Question

-%deviation from expected value (show calculations) for the relation between Fc and f^2.

Answer 1

In the given experimental setting we are asked to determine the relationship between the centripetal force and the frequency. To do that we will use the following formula that relates the centripetal force and the square of the frequency:

`F_c=4\pi^2m_srf^2`

Where:

`\begin{gathered} F_c=\text{ centripetal force} \\ m_s=\text{ mass of the rubber stopper} \\ r=\text{ radius} \\ f^=\text{ frequency} \end{gathered}`

First, we divide both sides by the square of the frequency:

`(F_c)/(f^2)=4\pi^2m_sr`

Now, we substitute the values of the stopper mass and the radius:

`(F_c)/(f^2)=4\pi^2(0.0153kg)(0.265m)`

Solving the operations:

`(F_c)/(f^2)=0.16kg*m`

Therefore, for a fixed rubber mass and a fixed radius, the quotient of the centripetal force and the square of the frequency is always 0.16 theoretically.

Now, we will determine the quotient between the centripetal force and the square of the frequency with the experimental data.

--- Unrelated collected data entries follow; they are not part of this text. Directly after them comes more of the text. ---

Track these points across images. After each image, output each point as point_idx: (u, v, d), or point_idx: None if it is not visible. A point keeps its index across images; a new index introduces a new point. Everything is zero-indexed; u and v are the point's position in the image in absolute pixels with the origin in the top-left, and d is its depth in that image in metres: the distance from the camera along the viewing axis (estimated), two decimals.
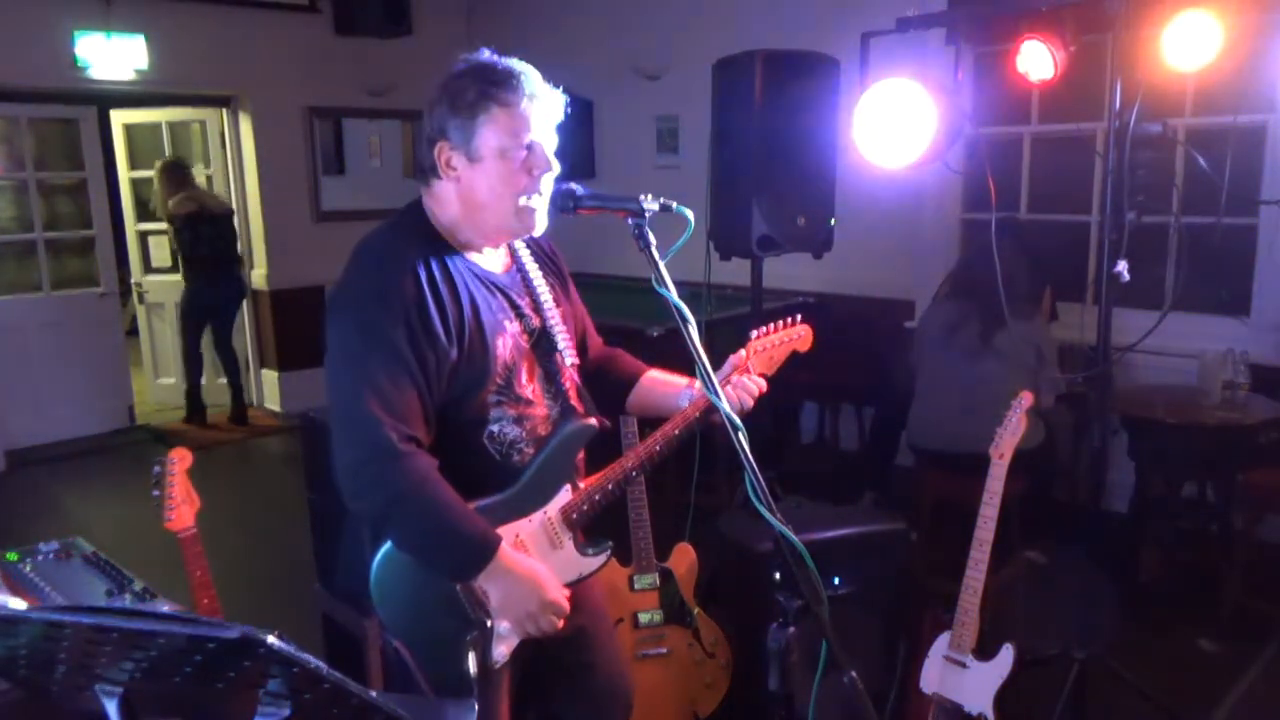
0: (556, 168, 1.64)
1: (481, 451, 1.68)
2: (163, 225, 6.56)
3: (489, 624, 1.66)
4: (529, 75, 1.62)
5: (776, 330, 1.94)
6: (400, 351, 1.54)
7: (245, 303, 6.88)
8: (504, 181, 1.61)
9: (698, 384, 1.83)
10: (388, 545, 1.63)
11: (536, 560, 1.70)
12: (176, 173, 6.37)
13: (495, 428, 1.68)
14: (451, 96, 1.60)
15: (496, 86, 1.58)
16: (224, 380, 6.75)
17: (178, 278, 6.62)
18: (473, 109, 1.58)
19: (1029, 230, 4.89)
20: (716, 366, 1.52)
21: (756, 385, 1.84)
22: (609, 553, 1.84)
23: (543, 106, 1.62)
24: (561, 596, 1.66)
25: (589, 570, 1.80)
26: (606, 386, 1.94)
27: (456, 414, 1.65)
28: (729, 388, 1.80)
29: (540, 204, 1.65)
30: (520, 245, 1.81)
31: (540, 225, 1.68)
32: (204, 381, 6.76)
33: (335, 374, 1.59)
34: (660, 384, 1.95)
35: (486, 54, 1.64)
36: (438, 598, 1.64)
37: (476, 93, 1.58)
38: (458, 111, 1.60)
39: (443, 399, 1.63)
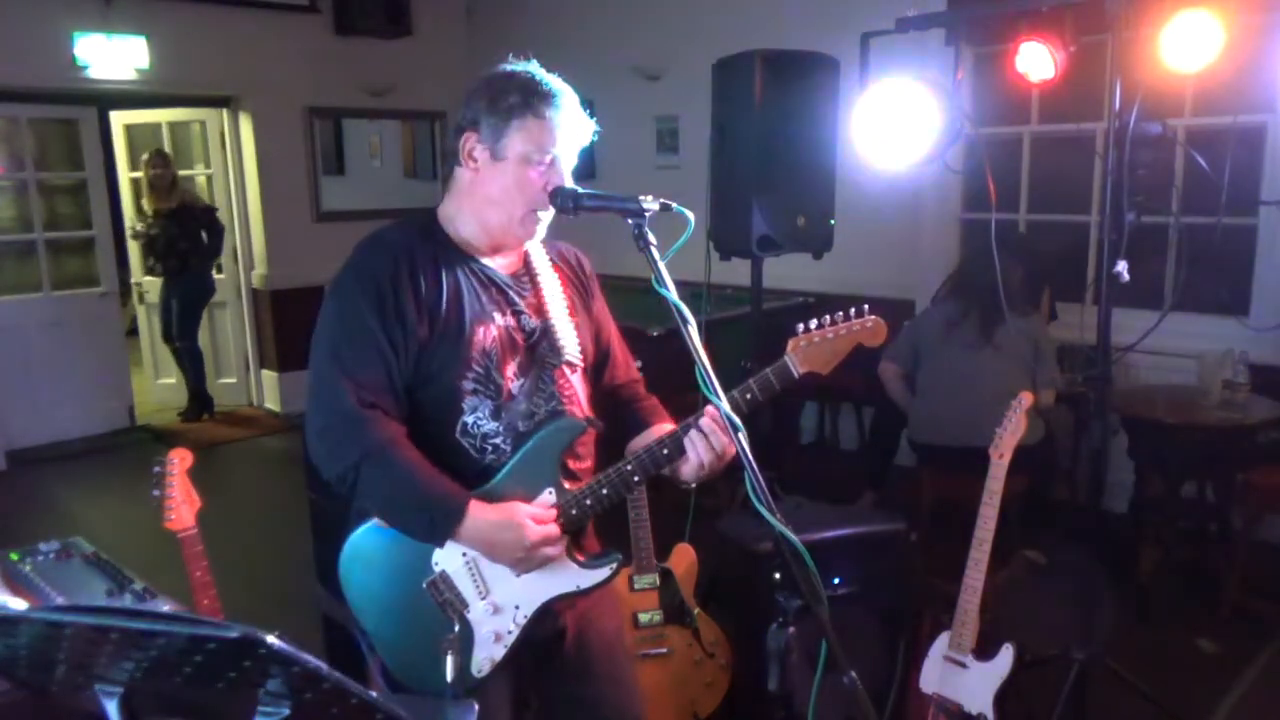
0: (568, 185, 1.66)
1: (457, 447, 1.66)
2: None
3: (457, 629, 1.62)
4: (569, 97, 1.66)
5: (835, 325, 1.71)
6: (366, 324, 1.59)
7: (245, 303, 6.91)
8: (519, 187, 1.64)
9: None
10: (357, 533, 1.65)
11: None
12: (169, 163, 6.39)
13: (470, 419, 1.66)
14: (494, 94, 1.64)
15: (540, 99, 1.63)
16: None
17: None
18: (510, 112, 1.62)
19: (1023, 236, 4.89)
20: (716, 366, 1.51)
21: (720, 444, 1.62)
22: (614, 567, 1.72)
23: (574, 130, 1.66)
24: (544, 530, 1.61)
25: (588, 584, 1.70)
26: (613, 424, 1.86)
27: (429, 397, 1.65)
28: (689, 438, 1.64)
29: (545, 218, 1.69)
30: (540, 252, 1.81)
31: (540, 235, 1.72)
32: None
33: (312, 348, 1.65)
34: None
35: (536, 65, 1.69)
36: (404, 595, 1.63)
37: (520, 99, 1.62)
38: (496, 110, 1.63)
39: (412, 378, 1.64)
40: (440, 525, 1.60)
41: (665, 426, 1.81)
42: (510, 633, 1.67)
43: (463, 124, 1.67)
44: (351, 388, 1.58)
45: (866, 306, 1.75)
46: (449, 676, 1.56)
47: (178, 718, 1.07)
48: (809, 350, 1.70)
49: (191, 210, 6.41)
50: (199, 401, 6.73)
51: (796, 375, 1.70)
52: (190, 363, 6.69)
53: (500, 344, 1.68)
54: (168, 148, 6.71)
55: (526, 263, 1.79)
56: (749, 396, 1.67)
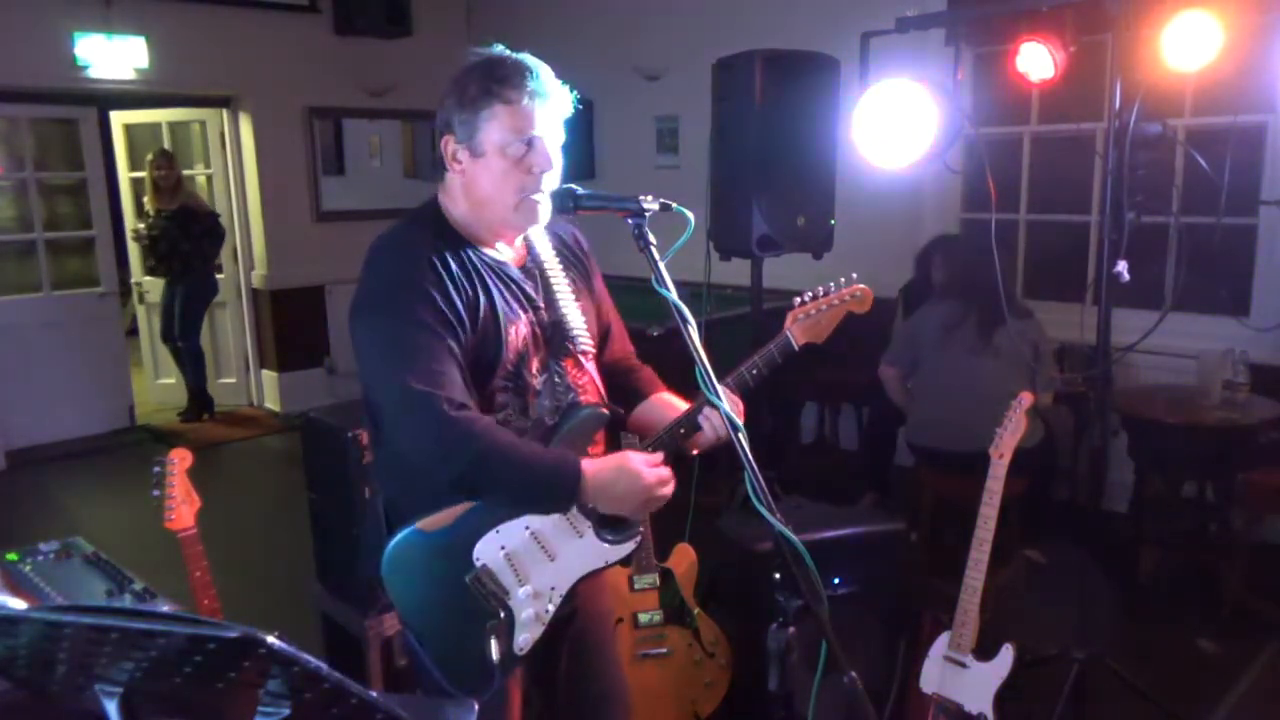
0: (558, 165, 1.65)
1: None
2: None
3: (503, 615, 1.66)
4: (536, 71, 1.61)
5: (826, 295, 1.84)
6: (433, 331, 1.58)
7: (245, 303, 6.91)
8: (505, 177, 1.62)
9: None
10: (397, 538, 1.65)
11: (559, 548, 1.69)
12: (174, 164, 6.39)
13: (500, 416, 1.69)
14: (459, 91, 1.61)
15: (500, 83, 1.59)
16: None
17: None
18: (476, 105, 1.60)
19: (961, 242, 4.83)
20: (716, 366, 1.52)
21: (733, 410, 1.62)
22: (638, 538, 1.80)
23: (548, 104, 1.62)
24: (656, 472, 1.65)
25: (615, 557, 1.78)
26: (614, 396, 1.90)
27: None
28: (705, 414, 1.72)
29: (543, 199, 1.67)
30: (540, 238, 1.80)
31: (544, 219, 1.69)
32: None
33: (375, 367, 1.62)
34: (667, 405, 1.87)
35: (497, 49, 1.65)
36: (450, 591, 1.66)
37: (480, 88, 1.59)
38: (463, 107, 1.61)
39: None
40: (563, 493, 1.62)
41: (665, 395, 1.90)
42: (548, 612, 1.72)
43: (440, 130, 1.66)
44: (439, 394, 1.56)
45: (855, 275, 1.85)
46: (495, 659, 1.65)
47: (178, 718, 1.07)
48: (806, 323, 1.82)
49: (194, 212, 6.41)
50: (199, 402, 6.73)
51: (796, 348, 1.80)
52: (191, 363, 6.69)
53: (526, 342, 1.70)
54: (168, 148, 6.71)
55: (530, 252, 1.78)
56: (754, 372, 1.75)
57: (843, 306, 1.85)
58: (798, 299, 1.81)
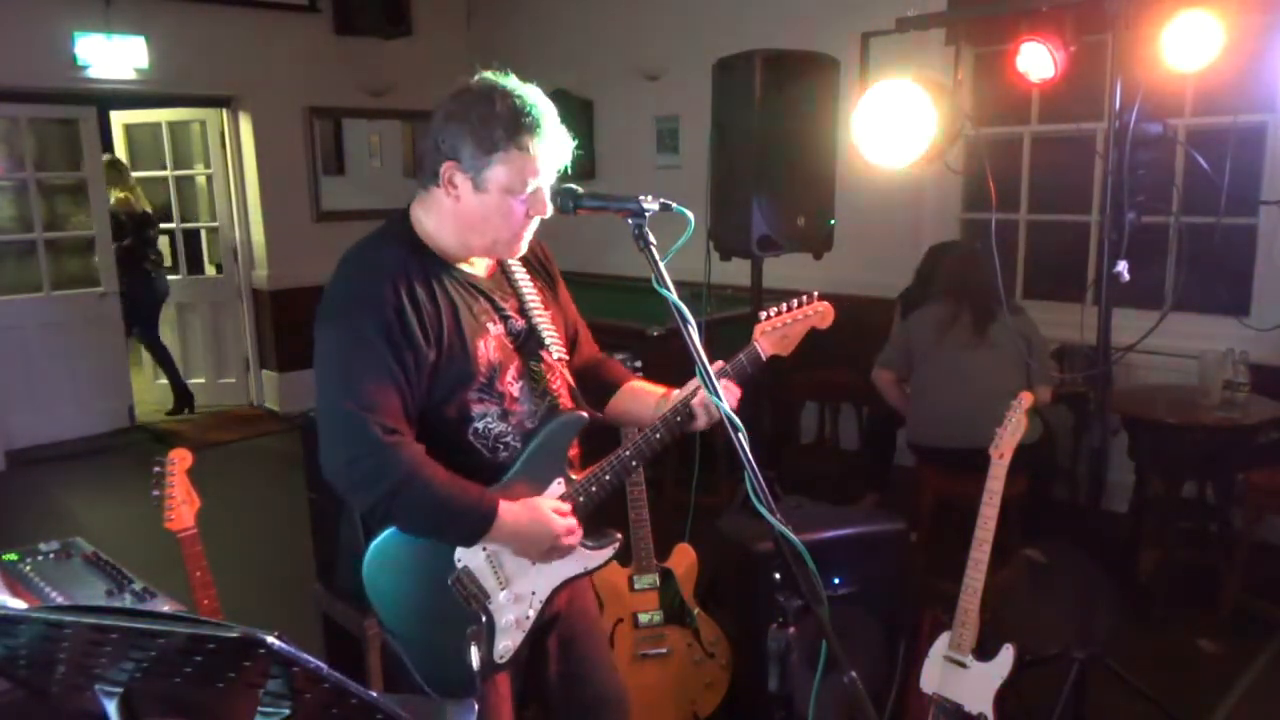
0: (550, 213, 1.69)
1: (469, 448, 1.70)
2: (166, 225, 6.75)
3: (483, 620, 1.67)
4: (548, 116, 1.63)
5: (791, 310, 1.93)
6: (379, 353, 1.59)
7: (245, 303, 6.91)
8: (501, 216, 1.65)
9: (675, 392, 1.85)
10: (379, 539, 1.66)
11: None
12: (122, 169, 6.45)
13: (480, 424, 1.70)
14: (475, 125, 1.60)
15: (524, 131, 1.59)
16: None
17: (177, 277, 6.76)
18: (494, 145, 1.60)
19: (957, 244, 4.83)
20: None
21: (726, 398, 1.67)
22: (616, 545, 1.84)
23: (554, 150, 1.64)
24: (567, 522, 1.70)
25: (595, 564, 1.82)
26: (588, 391, 1.94)
27: (440, 413, 1.68)
28: (695, 404, 1.80)
29: (529, 235, 1.72)
30: None
31: (521, 252, 1.75)
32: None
33: (321, 379, 1.64)
34: (640, 392, 1.94)
35: (511, 82, 1.64)
36: (430, 593, 1.67)
37: (504, 133, 1.59)
38: (479, 142, 1.60)
39: (425, 400, 1.66)
40: (474, 532, 1.66)
41: (635, 384, 1.98)
42: (528, 618, 1.74)
43: (441, 147, 1.64)
44: (371, 419, 1.57)
45: (816, 293, 1.97)
46: (475, 665, 1.65)
47: (178, 718, 1.07)
48: (771, 335, 1.91)
49: (132, 215, 6.43)
50: (180, 395, 6.80)
51: (764, 358, 1.90)
52: (158, 360, 6.75)
53: (499, 353, 1.72)
54: (167, 147, 6.74)
55: (500, 264, 1.82)
56: (723, 381, 1.79)
57: (805, 322, 1.94)
58: (763, 313, 1.90)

First, the centripetal force is equivalent to the weight of the hanging mass since the tension is the chord is the same, therefore, we have:

`F_c=m_hg`

Where:

`m_h=\text{ hanging mass}`

Now, the frequency is equivalent to the number of cycles per unit of time, therefore, the frequency is:

`f=\frac{revolutions\text{ }}{time}`

For the 20g mass and trial 1 we have the following values:

`\begin{gathered} m_h=20g=0.02kg \\ revolutions\text{ =}26 \\ time\text{ =}10s \end{gathered}`

Substituting the values we get:

`(F_c)/(f^(^2))=(m_hg)/(((revolutions)/(time))^2)=((0.02kg)(9.8(m)/(s^2)))/(((26rev)/(10s))^2)`

Solving the operations:

`(F_c)/(f^2)=0.03kg*m`

Now, we determine the deviation from the theoretical value using the following formula:

`D=(E.value-T.value)/(T.value)*100`

Substituting we get:

`D=(0.03-0.16)/(0.16)*100=-81.25\%`

The same procedure is used for the other trials.